Why do some AI systems achieve such high accuracy in diagnosing skin diseases?
This is largely because dermatological diagnosis relies heavily on “pattern recognition.” Diagnosing skin diseases depends significantly on the appearance of “lesions” — specifically their color, shape, and distribution. Such high-level visual tasks are precisely where deep learning algorithms excel.
Currently, AI models based on convolutional neural networks and Transformer architectures achieve very high accuracy rates on standard datasets when identifying skin lesions such as melanoma and basal cell carcinoma. The non-profit website “The Physician AI Handbook,” in its summary of FDA-approved AI tools, also notes the rapid development of AI applications in dermatology. However, a genuine dermatological diagnosis is far more complex than simply “identifying a condition from an image.” Doctors must make comprehensive assessments by considering factors such as the patient’s age, medical history, the presence of systemic diseases, and even their psychological state. While AI can accurately distinguish between benign and malignant skin lesions, its performance drops significantly when dealing with rare diseases that lack typical characteristics or cases requiring complex differential diagnosis. Industry data shows that AI error rates are much higher when information is incomplete compared to when it is comprehensive; this explains why a diagnosis based solely on “snapping a photo” should serve only as a reference.
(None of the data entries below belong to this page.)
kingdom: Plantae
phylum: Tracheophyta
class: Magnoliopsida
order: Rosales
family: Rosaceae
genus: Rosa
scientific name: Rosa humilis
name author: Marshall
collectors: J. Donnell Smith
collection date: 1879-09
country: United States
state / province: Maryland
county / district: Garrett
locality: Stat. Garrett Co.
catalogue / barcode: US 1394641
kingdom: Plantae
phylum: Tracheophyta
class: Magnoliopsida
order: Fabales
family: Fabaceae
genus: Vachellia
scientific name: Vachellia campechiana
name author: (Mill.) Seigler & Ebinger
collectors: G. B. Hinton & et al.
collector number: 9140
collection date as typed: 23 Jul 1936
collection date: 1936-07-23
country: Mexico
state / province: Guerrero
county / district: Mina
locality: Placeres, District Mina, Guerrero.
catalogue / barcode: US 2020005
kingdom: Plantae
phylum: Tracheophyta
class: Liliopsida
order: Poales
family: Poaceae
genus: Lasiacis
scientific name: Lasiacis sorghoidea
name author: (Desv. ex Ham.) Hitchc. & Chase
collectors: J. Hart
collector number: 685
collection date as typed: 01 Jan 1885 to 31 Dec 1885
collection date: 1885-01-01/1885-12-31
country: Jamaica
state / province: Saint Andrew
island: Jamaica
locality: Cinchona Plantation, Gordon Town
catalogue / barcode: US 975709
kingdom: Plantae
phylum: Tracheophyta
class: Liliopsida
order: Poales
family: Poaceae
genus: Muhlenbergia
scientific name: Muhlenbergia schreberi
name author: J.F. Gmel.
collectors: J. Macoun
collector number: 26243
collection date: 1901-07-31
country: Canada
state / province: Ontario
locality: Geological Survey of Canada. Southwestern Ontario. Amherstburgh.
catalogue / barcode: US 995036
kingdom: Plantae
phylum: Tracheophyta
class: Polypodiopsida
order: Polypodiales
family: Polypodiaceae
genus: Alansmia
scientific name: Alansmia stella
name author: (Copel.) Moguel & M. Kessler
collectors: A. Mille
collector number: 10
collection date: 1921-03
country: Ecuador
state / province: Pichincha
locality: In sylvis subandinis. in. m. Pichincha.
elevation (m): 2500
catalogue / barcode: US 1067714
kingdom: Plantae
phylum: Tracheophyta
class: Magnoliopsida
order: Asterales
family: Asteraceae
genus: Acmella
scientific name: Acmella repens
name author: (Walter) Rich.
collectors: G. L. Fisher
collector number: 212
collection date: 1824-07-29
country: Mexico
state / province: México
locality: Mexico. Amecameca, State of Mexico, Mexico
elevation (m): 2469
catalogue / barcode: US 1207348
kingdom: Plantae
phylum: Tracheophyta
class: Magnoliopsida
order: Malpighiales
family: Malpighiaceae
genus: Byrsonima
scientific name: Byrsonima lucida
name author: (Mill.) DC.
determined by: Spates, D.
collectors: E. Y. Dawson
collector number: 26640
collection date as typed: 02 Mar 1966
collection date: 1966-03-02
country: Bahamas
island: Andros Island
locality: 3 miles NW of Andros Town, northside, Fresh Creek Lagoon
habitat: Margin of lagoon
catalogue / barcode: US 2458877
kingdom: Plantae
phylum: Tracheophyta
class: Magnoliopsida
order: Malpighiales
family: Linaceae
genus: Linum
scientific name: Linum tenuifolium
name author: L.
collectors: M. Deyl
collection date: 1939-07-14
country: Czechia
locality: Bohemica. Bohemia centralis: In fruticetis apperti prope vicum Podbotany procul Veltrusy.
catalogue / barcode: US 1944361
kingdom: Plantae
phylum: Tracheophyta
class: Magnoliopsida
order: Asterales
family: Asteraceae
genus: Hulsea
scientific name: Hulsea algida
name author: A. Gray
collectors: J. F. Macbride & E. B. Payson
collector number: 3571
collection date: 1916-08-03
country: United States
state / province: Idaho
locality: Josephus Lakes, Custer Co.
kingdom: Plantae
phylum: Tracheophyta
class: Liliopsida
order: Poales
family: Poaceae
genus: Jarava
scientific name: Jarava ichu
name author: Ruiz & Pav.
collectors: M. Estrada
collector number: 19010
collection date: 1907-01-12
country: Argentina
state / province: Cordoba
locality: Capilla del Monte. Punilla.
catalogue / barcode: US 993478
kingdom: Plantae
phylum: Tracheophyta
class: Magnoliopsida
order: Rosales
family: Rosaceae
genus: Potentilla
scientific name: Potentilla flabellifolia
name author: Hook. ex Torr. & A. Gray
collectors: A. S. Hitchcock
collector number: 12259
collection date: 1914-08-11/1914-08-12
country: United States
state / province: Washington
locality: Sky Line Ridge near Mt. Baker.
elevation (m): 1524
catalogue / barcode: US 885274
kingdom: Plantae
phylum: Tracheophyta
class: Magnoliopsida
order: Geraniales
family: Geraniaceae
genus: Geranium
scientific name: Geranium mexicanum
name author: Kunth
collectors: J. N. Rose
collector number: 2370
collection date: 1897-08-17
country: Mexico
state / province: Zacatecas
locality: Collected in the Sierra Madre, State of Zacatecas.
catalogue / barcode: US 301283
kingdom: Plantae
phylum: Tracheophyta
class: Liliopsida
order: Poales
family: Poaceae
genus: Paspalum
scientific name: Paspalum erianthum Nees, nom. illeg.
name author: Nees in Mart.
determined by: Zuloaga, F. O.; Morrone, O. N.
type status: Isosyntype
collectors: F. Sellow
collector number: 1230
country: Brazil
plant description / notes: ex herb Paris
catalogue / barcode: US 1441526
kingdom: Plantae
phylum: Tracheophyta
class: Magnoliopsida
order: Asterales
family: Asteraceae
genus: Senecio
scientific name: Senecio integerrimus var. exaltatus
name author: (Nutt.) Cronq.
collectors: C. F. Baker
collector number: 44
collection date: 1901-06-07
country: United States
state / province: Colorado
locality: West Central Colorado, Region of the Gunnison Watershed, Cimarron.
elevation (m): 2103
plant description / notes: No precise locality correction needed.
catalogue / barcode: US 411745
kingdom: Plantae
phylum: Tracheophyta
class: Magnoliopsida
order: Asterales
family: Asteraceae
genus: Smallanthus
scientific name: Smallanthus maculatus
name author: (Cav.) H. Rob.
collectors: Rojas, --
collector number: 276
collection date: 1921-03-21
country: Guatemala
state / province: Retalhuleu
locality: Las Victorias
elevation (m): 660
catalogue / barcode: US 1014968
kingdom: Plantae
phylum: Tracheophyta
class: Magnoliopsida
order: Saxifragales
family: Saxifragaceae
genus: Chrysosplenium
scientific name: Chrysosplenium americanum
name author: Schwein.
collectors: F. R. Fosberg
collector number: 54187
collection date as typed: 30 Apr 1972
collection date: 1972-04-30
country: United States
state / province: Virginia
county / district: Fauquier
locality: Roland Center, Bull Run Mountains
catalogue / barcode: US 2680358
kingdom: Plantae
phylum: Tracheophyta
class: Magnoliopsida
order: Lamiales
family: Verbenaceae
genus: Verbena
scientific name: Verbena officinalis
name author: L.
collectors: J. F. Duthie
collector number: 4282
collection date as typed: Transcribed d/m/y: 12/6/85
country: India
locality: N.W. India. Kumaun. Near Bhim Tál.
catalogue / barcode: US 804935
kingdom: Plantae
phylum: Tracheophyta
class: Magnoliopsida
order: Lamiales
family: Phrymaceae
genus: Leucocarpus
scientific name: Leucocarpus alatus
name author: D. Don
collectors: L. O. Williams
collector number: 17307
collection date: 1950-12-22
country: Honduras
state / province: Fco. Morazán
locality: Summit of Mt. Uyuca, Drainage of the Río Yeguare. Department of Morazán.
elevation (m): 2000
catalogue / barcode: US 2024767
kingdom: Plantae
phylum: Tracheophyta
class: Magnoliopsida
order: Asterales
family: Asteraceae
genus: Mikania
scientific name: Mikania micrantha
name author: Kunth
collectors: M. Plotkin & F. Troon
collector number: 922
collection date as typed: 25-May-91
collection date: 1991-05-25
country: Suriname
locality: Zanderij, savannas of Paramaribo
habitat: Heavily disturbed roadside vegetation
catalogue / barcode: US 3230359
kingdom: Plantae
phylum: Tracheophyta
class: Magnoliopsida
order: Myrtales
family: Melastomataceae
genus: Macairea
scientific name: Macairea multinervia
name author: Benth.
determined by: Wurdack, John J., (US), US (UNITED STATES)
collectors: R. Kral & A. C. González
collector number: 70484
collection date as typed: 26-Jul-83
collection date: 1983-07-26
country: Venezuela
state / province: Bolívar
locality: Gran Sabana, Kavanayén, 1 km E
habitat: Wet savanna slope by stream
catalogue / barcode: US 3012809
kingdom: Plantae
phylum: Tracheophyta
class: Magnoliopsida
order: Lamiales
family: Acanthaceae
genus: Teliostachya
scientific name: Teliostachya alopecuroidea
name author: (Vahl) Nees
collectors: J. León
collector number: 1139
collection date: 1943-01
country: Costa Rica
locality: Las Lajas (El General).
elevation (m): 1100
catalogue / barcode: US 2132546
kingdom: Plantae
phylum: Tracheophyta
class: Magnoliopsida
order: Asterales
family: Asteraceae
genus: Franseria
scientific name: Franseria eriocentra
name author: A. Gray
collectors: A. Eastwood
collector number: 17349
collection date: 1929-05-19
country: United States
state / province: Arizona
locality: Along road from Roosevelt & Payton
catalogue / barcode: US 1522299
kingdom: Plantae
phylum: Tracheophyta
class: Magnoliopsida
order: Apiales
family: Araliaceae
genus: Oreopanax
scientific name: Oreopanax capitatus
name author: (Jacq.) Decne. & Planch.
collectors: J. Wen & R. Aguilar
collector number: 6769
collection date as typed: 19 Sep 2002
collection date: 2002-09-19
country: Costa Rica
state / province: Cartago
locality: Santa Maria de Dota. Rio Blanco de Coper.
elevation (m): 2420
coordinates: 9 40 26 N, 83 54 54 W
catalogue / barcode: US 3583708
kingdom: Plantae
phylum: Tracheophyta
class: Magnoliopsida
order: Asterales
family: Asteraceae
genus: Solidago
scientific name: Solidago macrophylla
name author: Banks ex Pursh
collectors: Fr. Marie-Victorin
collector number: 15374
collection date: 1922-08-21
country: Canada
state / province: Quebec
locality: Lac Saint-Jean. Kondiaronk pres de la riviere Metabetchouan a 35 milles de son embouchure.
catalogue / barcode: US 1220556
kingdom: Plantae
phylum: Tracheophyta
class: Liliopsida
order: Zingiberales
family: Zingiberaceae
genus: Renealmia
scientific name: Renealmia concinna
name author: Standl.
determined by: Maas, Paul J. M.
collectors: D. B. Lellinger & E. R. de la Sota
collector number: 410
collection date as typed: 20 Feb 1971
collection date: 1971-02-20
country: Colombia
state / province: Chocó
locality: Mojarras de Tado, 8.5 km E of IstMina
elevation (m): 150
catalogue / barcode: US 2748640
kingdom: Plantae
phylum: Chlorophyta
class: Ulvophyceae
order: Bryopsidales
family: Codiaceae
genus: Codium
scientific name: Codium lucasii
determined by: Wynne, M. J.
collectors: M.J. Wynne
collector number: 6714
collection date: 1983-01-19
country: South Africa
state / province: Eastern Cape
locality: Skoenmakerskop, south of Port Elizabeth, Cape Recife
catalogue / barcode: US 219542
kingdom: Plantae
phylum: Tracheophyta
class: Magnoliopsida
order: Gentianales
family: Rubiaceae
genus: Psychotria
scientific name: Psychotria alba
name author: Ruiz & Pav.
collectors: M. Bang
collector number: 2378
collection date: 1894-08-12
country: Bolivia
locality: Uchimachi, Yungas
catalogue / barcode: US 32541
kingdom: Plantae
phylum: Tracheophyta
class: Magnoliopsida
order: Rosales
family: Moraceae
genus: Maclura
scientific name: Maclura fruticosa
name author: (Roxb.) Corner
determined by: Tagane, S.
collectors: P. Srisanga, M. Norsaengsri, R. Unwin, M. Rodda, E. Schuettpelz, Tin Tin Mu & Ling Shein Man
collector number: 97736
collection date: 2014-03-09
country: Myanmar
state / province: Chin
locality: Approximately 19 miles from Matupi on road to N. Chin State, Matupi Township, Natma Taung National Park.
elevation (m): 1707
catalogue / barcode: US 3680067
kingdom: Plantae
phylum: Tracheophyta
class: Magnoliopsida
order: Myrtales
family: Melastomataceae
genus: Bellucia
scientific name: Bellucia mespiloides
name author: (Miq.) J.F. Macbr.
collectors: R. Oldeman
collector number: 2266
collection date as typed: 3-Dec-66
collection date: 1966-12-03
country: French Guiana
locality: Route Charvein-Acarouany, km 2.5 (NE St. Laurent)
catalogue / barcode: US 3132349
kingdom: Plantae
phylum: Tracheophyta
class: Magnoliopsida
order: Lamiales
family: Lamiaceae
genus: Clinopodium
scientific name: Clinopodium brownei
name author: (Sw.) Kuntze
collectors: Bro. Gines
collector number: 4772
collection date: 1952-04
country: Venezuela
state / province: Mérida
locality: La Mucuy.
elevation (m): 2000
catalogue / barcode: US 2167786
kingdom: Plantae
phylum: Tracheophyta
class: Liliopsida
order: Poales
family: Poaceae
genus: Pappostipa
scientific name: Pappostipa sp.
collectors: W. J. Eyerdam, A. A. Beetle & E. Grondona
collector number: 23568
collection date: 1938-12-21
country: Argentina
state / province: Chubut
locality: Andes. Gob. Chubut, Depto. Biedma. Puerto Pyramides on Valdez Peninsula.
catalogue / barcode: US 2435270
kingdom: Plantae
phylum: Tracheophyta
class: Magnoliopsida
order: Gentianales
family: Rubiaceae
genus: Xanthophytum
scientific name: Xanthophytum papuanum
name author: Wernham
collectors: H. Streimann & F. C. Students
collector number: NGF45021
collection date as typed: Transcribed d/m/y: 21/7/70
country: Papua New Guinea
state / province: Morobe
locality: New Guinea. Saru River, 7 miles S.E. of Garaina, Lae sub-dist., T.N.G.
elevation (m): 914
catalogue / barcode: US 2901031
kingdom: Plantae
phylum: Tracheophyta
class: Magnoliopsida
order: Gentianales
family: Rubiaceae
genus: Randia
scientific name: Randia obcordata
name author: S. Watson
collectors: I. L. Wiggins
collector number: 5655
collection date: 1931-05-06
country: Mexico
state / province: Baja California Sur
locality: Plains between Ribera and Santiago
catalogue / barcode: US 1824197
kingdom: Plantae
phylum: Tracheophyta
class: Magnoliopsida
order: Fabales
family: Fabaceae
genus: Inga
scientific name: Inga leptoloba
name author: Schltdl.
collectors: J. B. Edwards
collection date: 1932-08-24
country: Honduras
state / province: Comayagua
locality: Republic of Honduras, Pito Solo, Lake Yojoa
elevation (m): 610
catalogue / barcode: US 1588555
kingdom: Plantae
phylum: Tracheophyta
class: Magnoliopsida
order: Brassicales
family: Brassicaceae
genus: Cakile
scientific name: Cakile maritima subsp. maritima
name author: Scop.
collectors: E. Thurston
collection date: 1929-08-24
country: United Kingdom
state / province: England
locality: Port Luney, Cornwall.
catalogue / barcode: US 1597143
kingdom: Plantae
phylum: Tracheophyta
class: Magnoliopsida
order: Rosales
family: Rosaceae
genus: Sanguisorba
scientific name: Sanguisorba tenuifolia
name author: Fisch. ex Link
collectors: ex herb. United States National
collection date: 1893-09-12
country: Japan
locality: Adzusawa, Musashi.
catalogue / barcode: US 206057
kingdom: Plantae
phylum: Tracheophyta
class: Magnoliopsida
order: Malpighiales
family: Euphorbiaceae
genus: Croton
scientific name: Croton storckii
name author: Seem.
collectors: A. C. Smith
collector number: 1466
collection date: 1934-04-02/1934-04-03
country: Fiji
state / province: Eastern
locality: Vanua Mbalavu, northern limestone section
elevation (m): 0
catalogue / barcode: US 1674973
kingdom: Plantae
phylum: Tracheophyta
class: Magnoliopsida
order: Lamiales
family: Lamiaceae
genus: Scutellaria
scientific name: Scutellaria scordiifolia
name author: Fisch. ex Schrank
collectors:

Can the average person use AI for self-diagnosis? How should it be used safely?
Simply put: it can be used for reference and information gathering, but it should absolutely not serve as the basis for final medical decisions.
Based on recommendations from various authoritative international bodies, the safest approach is “AI first, then the doctor.” Specifically, before visiting a hospital, individuals can use AI to help organize their symptoms, understand potential conditions, and prepare questions for the doctor. This helps improve the efficiency of doctor-patient communication.
However, extra caution is required when using AI in the following scenarios: First, if you experience acute symptoms such as chest tightness, difficulty breathing, or severe headaches, call emergency services immediately rather than spending time chatting with AI. Second, never act directly on medication recommendations provided by AI; they must be reviewed by a doctor or pharmacist. Third, any “diagnosis” provided by AI is not a prescription and cannot replace a physical examination or a face-to-face consultation with a doctor.
As many industry experts have noted, the greatest value of AI lies in addressing the unequal distribution of medical resources — for instance, enabling patients in remote areas to access image interpretation comparable to that of top-tier hospitals through AI systems used by primary care physicians. Yet, before that becomes the norm, the most important skill for us to learn is to treat AI as an intelligent “medical reference book” rather than an omnipotent “family doctor.”